Public Observation #2023-1152

April 21, 2023 10:46 PM
Observation Date:
April 20, 2023
Zone or Region:
Central Cascades
Tombstone Pass
Did you trigger any avalanches? 
Was it intentional? 
Avalanche Type:
Cornice Break
D1: Relatively harmless to people
Smallish, non-overhanging NE cornice collapsed under my touring partner, who managed to get his feet down, grab the edge and was hauled back up on top with my help. Break was about 8’ wide leaving a 5’ crown (again this was a vertical cornice, NOT a 5’ deep slab). Slide ran down maybe 300-400 vertical feet without major entrainment. Tough to fully gauge the depth from above but probably a D1.5–seemed unlikely to bury a person fully but maybe partially.

There were much larger cornices nearby that we gave a wide berth to. My partner admittedly lost track somewhat of his proximity to the edge as we were discussing descent paths down the opposite side of the ridge.

We also deliberately triggered minor wind slab avalanches with ski in cross loaded slopes near the bottom of our descent in the northwest drainages below Cone Peak.
Did you see shooting cracks? 
Did you experience collapsing or whumpfing? 
Toured from Tombstone Pass Snowpark to summit of Cone Peak, descended west aspect of Cone, ascended north side of Iron Mountain and descended steep eastern aspect of Iron.

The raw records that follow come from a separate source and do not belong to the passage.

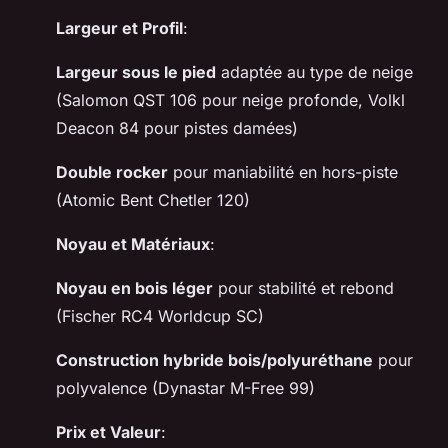
Largeur et Profil
:
Largeur sous le pied
adaptée au type de neige
(Salomon QST 106 pour neige profonde, Volkl
Deacon 84 pour pistes damées)
Double rocker
pour maniabilité en hors-piste
(Atomic Bent Chetler 120)
Noyau et Matériaux
:
Noyau en bois léger
pour stabilité et rebond
(Fischer RC4 Worldcup SC)
Construction hybride bois/polyuréthane
pour
polyvalence (Dynastar M-Free 99)
Prix et Valeur
:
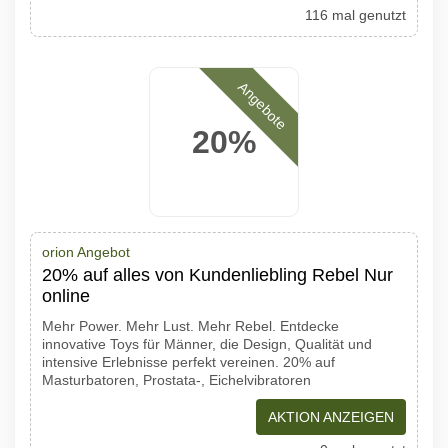
116 mal genutzt
Angebote
20%
orion Angebot
20% auf alles von Kundenliebling Rebel Nur
online
Mehr Power. Mehr Lust. Mehr Rebel. Entdecke
innovative Toys für Männer, die Design, Qualität und
intensive Erlebnisse perfekt vereinen. 20% auf
Masturbatoren, Prostata-, Eichelvibratoren
AKTION ANZEIGEN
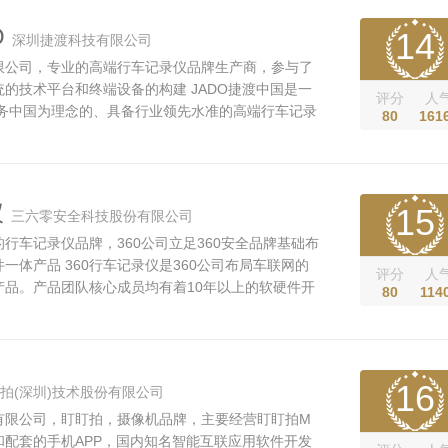
队伍、先进的生产检...
O
14
深圳捷渡科技有限公司
限公司，专业的高端行车记录仪品牌生产商，参与了
的技术平台和终端设备的构建 JADO捷渡中国是一
评分
人
服务中国为理念的、具备行业领先水准的高端行车记录
80
161
O捷渡中国成立于2011年，致力于设计和打造出达到甚
的中国汽车安全产品，并塑造一个令中国消费者引以
国际化品牌。 作为一家专业...
仪
15
三六零安全科技股份有限公司
行车记录仪品牌，360公司立足360安全品牌基础布
一体产品 360行车记录仪是360公司布局车联网的
评分
人
产品。产品团队核心成员均有着10年以上的软硬件开
80
114
业经历，立足360大安全品牌基因，独创360 OS
作系统，以用户需求为原点，结合人工智能技术，打造全新
大车主的出行保驾护航。 2015年5月...
16
拍(深圳)技术股份有限公司
有限公司，盯盯拍，摄像机品牌，主要经营盯盯拍M
机和配套的手机APP，国内知名智能互联应用软件开发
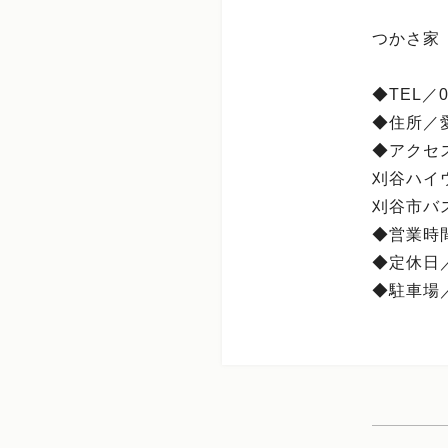
つかさ家
◆TEL／05
◆住所／
◆アクセ
刈谷ハイウ
刈谷市バ
◆営業時間
◆定休日
◆駐車場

Widely variable snow. Entire south (upper) face of Cone Peak is wind scoured to white ice and snice. Northwestern descent of Cone presented heavy powder with wind effect ranging from none to moderate. Steep east glades descending from summit of Iron Mountain had surprisingly deep powder that was heavy but unconsolidated with little to no sign of wind-/storm slab.

Overall, this is a complex zone and we encountered a really diverse set of conditions. We triggered three avalanches—an accidentally cornice break on the summit of Cone Peak which had the potential to take my touring partner for a ride but fortunately did not (more below), and two minor wind slabs triggered through deliberate ski cuts in a low consequence zone about 800 vertical feet down NW drainages from Cone. We found heavy but stable snow on Iron (some predictable dry/loose stuff notwithstanding), though we stayed far away from cornices and complex ridge lines.

The weather had been shifting and we found more loading on W aspects (which is reflective of the ESE winds on our tour day), significant cornices in N-NE-E aspects, and smaller newer cornices on W aspects.

Also worth noting that snowpack is stunningly deep for the low elevation and time of year. Snow stake near HWY20 at 4200’ showed 9.5’ on the ground.